Viktoria Schnaderbeck ist Kapitänin des österreichischen Frauenfußball-Nationalteams, Legionärin in London und auch abseits des Rasens nicht untätig. Ein Live-Gespräch über Homosexualität, Diskriminierung und die Zukunft des Frauenfußballs.

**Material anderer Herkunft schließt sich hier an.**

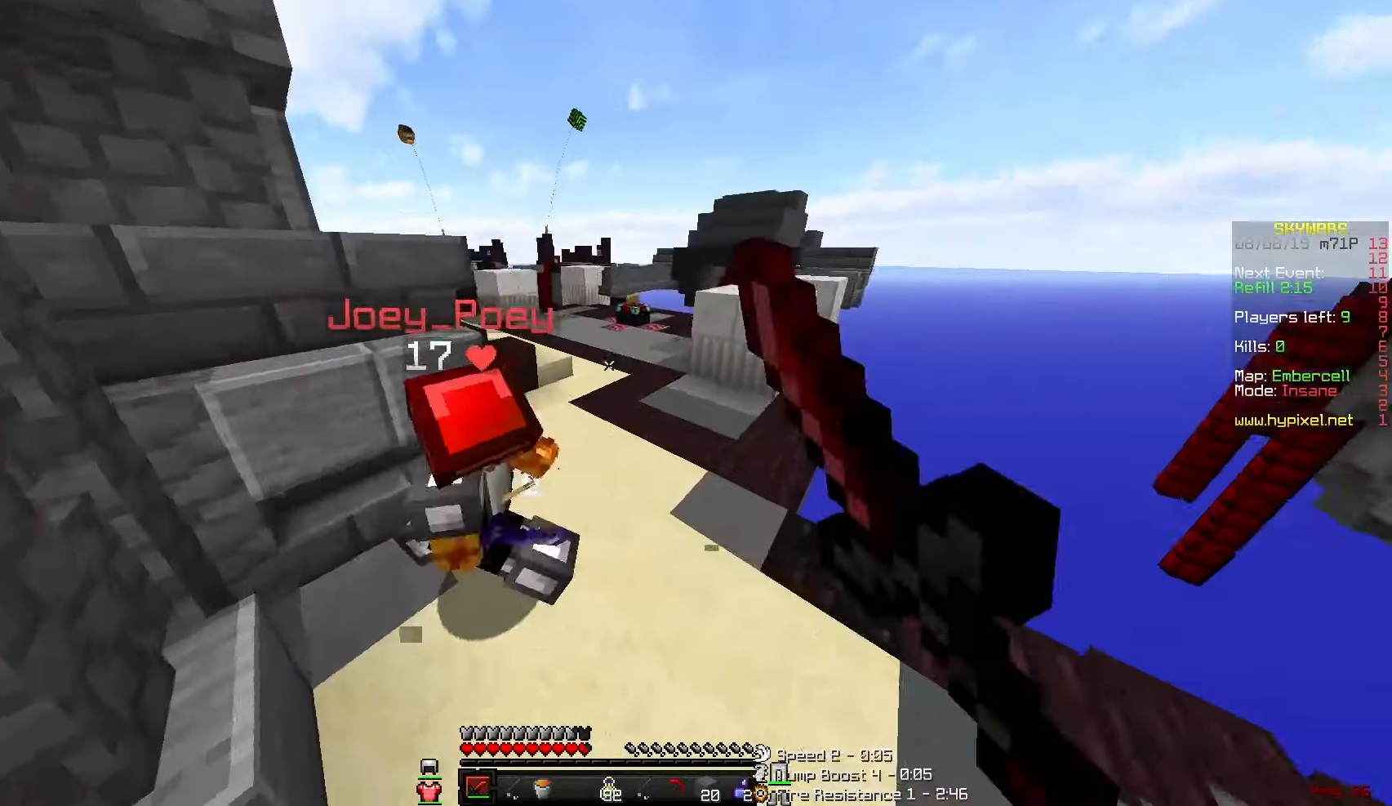
{"dt_ms": 500, "keys": ["a", "w"], "mouse": ["left"], "events": [[66, "mouse_left", "up"], [83, "a", "up"], [117, "mouse_left", "down"], [200, "mouse_right", "down"], [217, "a", "down"], [283, "mouse_right", "up"], [383, "mouse_right", "down"], [434, "mouse_right", "up"]]}
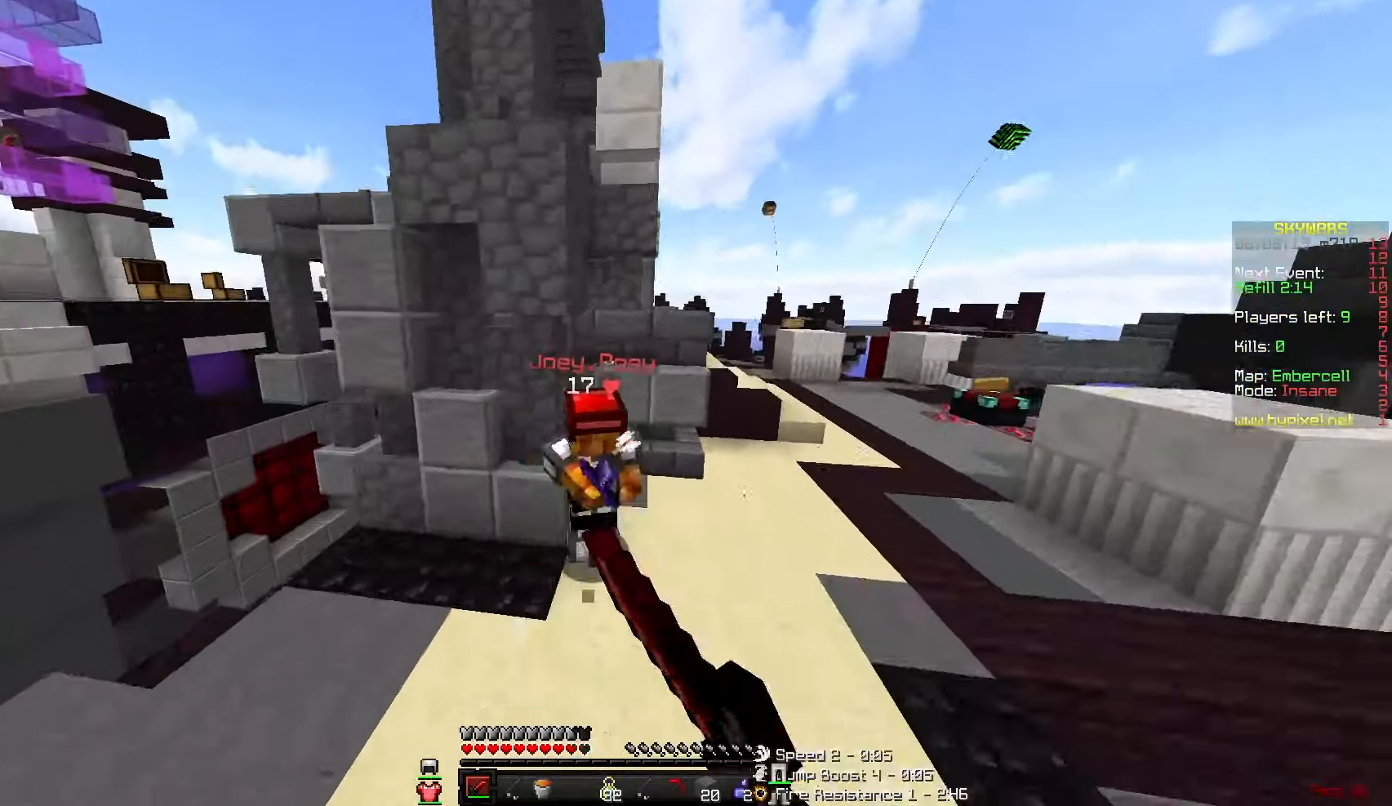
{"dt_ms": 501, "keys": ["a", "w"], "mouse": ["left"], "events": [[417, "mouse_right", "down"], [484, "mouse_right", "up"]]}
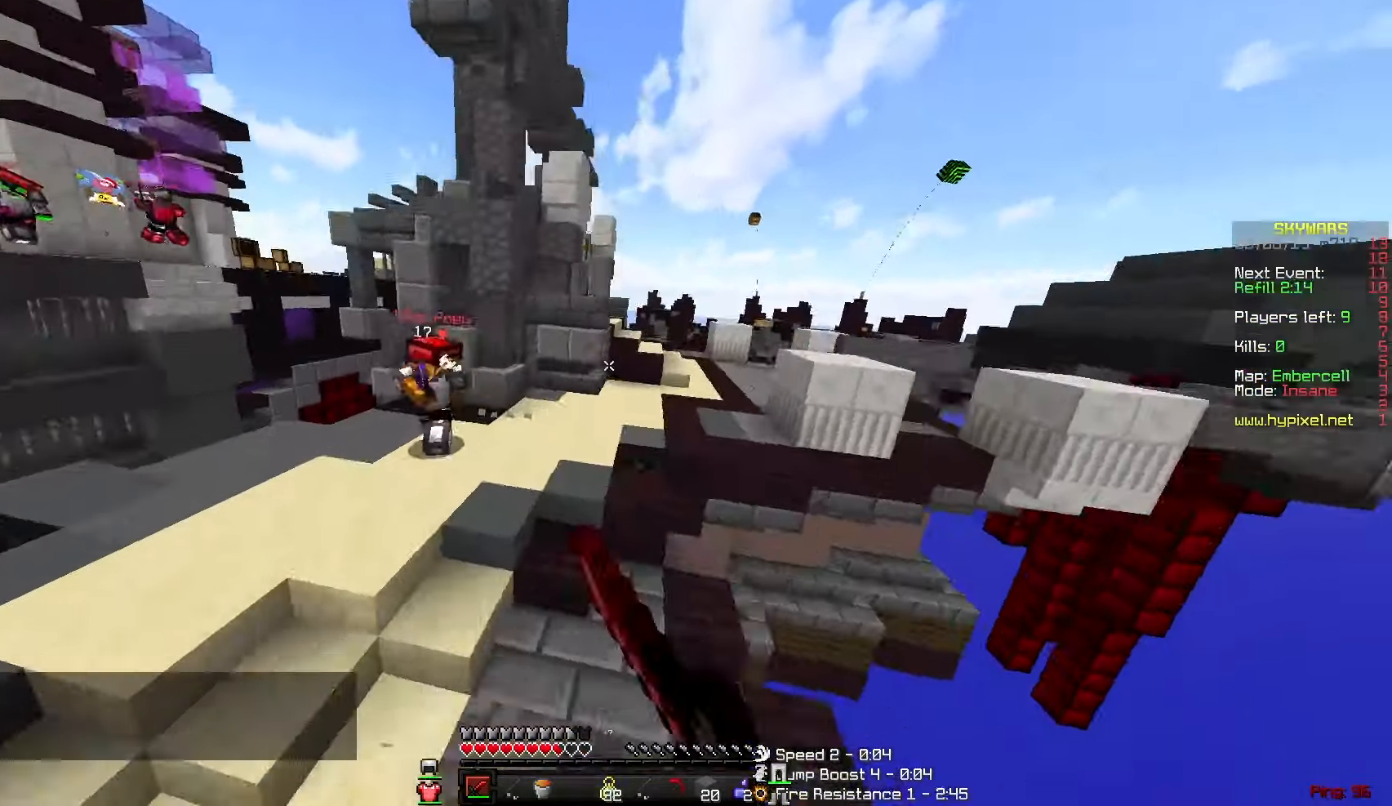
{"dt_ms": 500, "keys": ["w"], "mouse": [], "events": [[66, "mouse_left", "up"], [250, "a", "up"]]}
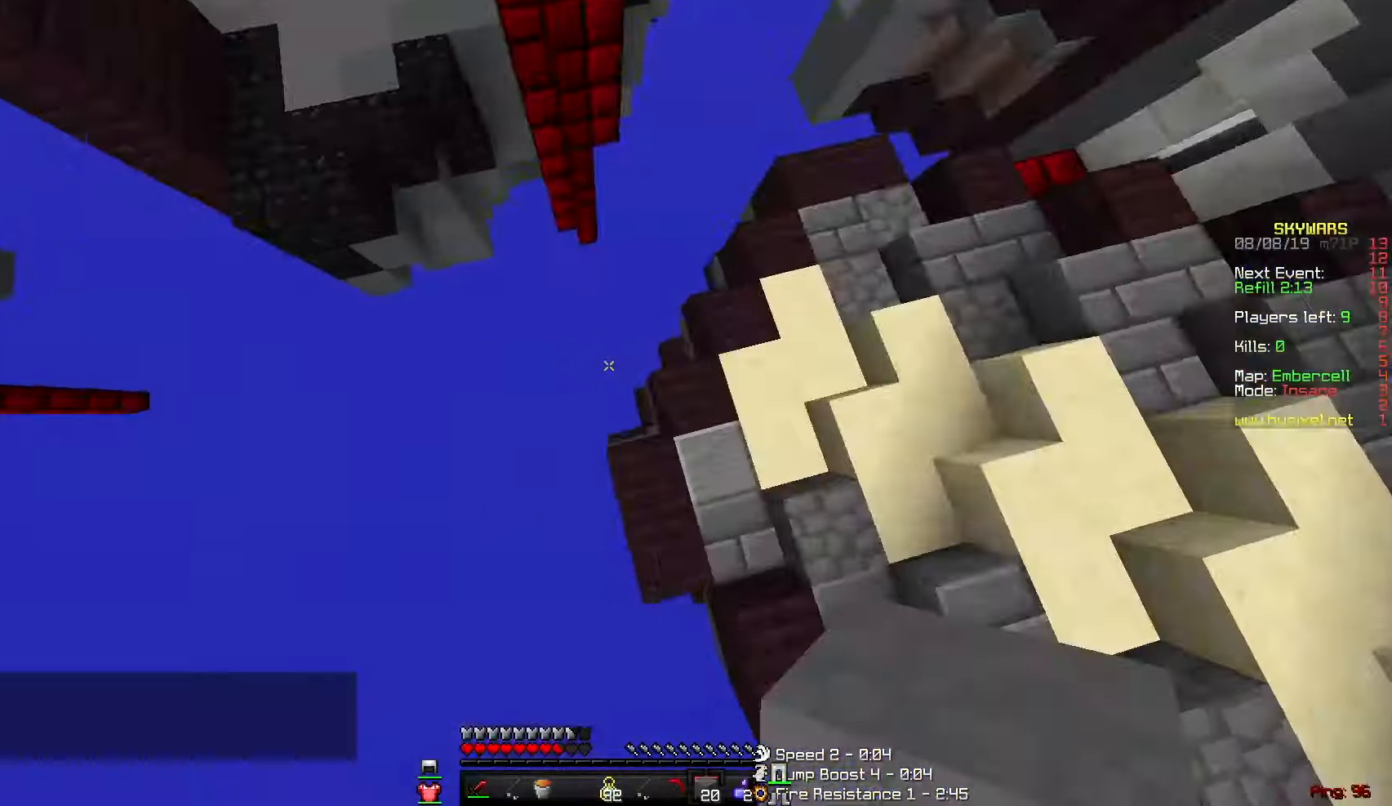
{"dt_ms": 501, "keys": [], "mouse": [], "events": [[34, "mouse_right", "down"], [117, "mouse_right", "up"], [134, "d", "down"], [200, "mouse_right", "down"], [301, "d", "up"], [451, "mouse_right", "up"], [484, "w", "up"]]}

Arsenal-Legionärin Viktoria Schnaderbeck
Arsenal-Legionärin Viktoria Schnaderbeck © Ballguide
 

ÖFB-Nationalteamkapitänin Viktoria Schnaderbeck ist seit einiger Zeit aufgrund einer Knieverletzung nur in der Zuschauerrolle. Untätig war die 30-jährige Steirerin seit ihrer Verletzung allerdings nicht: Gemeinsam mit ihrem Cousin und Ex-Teamspieler Sebastian Prödl sowie Manuel Ortlechner und weiteren Initiatoren hat sie den Verein "Be the one" ins Leben gerufen. "Uns geht es darum, den Mädchen- und Frauenfußball in Österreich zu unterstützen", sagt die Arsenal-Legionärin. "Es gibt immer noch zu wenige Möglichkeiten, es den Mädls einfach zu machen, Fußball zu spielen."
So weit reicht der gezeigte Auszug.